→ WRITTEN TASK: Copy the text of every item below word for word, keeping each line as it appears.

[Collected data]
* * * * *

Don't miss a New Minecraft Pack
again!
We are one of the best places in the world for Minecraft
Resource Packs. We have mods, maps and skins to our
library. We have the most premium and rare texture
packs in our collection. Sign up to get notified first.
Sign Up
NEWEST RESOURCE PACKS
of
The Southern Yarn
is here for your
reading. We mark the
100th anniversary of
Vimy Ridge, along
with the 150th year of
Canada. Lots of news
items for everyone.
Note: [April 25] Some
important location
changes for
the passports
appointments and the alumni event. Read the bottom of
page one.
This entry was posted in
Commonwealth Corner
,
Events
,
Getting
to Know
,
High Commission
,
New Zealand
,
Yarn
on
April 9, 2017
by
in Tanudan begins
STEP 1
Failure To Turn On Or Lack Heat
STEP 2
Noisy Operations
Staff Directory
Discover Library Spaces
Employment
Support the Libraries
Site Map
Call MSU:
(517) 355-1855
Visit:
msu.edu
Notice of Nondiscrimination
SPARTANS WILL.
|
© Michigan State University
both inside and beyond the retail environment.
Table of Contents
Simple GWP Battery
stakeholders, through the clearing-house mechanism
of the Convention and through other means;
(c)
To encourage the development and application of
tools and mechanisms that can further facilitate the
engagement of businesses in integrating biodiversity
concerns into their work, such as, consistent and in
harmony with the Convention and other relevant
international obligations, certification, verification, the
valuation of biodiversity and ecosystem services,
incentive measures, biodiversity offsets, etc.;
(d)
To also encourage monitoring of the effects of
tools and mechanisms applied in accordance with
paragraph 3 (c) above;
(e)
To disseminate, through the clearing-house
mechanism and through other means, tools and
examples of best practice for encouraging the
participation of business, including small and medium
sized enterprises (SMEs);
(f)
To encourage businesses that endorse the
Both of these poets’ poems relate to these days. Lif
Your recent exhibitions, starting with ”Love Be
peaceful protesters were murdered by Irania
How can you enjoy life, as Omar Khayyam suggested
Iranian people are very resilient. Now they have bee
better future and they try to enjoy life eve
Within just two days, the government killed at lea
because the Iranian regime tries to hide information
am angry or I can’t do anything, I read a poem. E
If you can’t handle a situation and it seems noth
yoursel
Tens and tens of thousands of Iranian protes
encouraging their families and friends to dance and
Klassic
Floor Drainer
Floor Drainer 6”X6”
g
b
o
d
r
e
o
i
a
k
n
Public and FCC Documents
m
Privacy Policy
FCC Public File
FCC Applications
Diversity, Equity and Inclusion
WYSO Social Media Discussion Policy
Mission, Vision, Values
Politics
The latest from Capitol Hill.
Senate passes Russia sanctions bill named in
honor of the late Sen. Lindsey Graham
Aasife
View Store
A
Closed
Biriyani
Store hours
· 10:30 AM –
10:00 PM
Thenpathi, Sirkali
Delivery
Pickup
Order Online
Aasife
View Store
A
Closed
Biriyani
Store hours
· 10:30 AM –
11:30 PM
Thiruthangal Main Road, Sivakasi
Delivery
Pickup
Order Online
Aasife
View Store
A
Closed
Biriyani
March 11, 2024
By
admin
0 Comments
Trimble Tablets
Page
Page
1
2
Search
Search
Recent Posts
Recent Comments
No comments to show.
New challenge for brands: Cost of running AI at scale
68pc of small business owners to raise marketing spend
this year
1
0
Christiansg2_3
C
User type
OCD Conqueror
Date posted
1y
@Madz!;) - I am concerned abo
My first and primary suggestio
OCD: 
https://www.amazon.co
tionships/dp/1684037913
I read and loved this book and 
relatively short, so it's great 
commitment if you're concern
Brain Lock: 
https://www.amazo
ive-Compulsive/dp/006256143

* * * * *

→ COMPLETED EXERCISE:
Don't miss a New Minecraft Pack
again!
We are one of the best places in the world for Minecraft
Resource Packs. We have mods, maps and skins to our
library. We have the most premium and rare texture
packs in our collection. Sign up to get notified first.
Sign Up
NEWEST RESOURCE PACKS
of
The Southern Yarn
is here for your
reading. We mark the
100th anniversary of
Vimy Ridge, along
with the 150th year of
Canada. Lots of news
items for everyone.
Note: [April 25] Some
important location
changes for
the passports
appointments and the alumni event. Read the bottom of
page one.
This entry was posted in
Commonwealth Corner
,
Events
,
Getting
to Know
,
High Commission
,
New Zealand
,
Yarn
on
April 9, 2017
by
in Tanudan begins
STEP 1
Failure To Turn On Or Lack Heat
STEP 2
Noisy Operations
Staff Directory
Discover Library Spaces
Employment
Support the Libraries
Site Map
Call MSU:
(517) 355-1855
Visit:
msu.edu
Notice of Nondiscrimination
SPARTANS WILL.
|
© Michigan State University
both inside and beyond the retail environment.
Table of Contents
Simple GWP Battery
stakeholders, through the clearing-house mechanism
of the Convention and through other means;
(c)
To encourage the development and application of
tools and mechanisms that can further facilitate the
engagement of businesses in integrating biodiversity
concerns into their work, such as, consistent and in
harmony with the Convention and other relevant
international obligations, certification, verification, the
valuation of biodiversity and ecosystem services,
incentive measures, biodiversity offsets, etc.;
(d)
To also encourage monitoring of the effects of
tools and mechanisms applied in accordance with
paragraph 3 (c) above;
(e)
To disseminate, through the clearing-house
mechanism and through other means, tools and
examples of best practice for encouraging the
participation of business, including small and medium
sized enterprises (SMEs);
(f)
To encourage businesses that endorse the
Both of these poets’ poems relate to these days. Lif
Your recent exhibitions, starting with ”Love Be
peaceful protesters were murdered by Irania
How can you enjoy life, as Omar Khayyam suggested
Iranian people are very resilient. Now they have bee
better future and they try to enjoy life eve
Within just two days, the government killed at lea
because the Iranian regime tries to hide information
am angry or I can’t do anything, I read a poem. E
If you can’t handle a situation and it seems noth
yoursel
Tens and tens of thousands of Iranian protes
encouraging their families and friends to dance and
Klassic
Floor Drainer
Floor Drainer 6”X6”
g
b
o
d
r
e
o
i
a
k
n
Public and FCC Documents
m
Privacy Policy
FCC Public File
FCC Applications
Diversity, Equity and Inclusion
WYSO Social Media Discussion Policy
Mission, Vision, Values
Politics
The latest from Capitol Hill.
Senate passes Russia sanctions bill named in
honor of the late Sen. Lindsey Graham
Aasife
View Store
A
Closed
Biriyani
Store hours
· 10:30 AM –
10:00 PM
Thenpathi, Sirkali
Delivery
Pickup
Order Online
Aasife
View Store
A
Closed
Biriyani
Store hours
· 10:30 AM –
11:30 PM
Thiruthangal Main Road, Sivakasi
Delivery
Pickup
Order Online
Aasife
View Store
A
Closed
Biriyani
March 11, 2024
By
admin
0 Comments
Trimble Tablets
Page
Page
1
2
Search
Search
Recent Posts
Recent Comments
No comments to show.
New challenge for brands: Cost of running AI at scale
68pc of small business owners to raise marketing spend
this year
1
0
Christiansg2_3
C
User type
OCD Conqueror
Date posted
1y
@Madz!;) - I am concerned abo
My first and primary suggestio
OCD: 
https://www.amazon.co
tionships/dp/1684037913
I read and loved this book and 
relatively short, so it's great 
commitment if you're concern
Brain Lock: 
https://www.amazo
ive-Compulsive/dp/006256143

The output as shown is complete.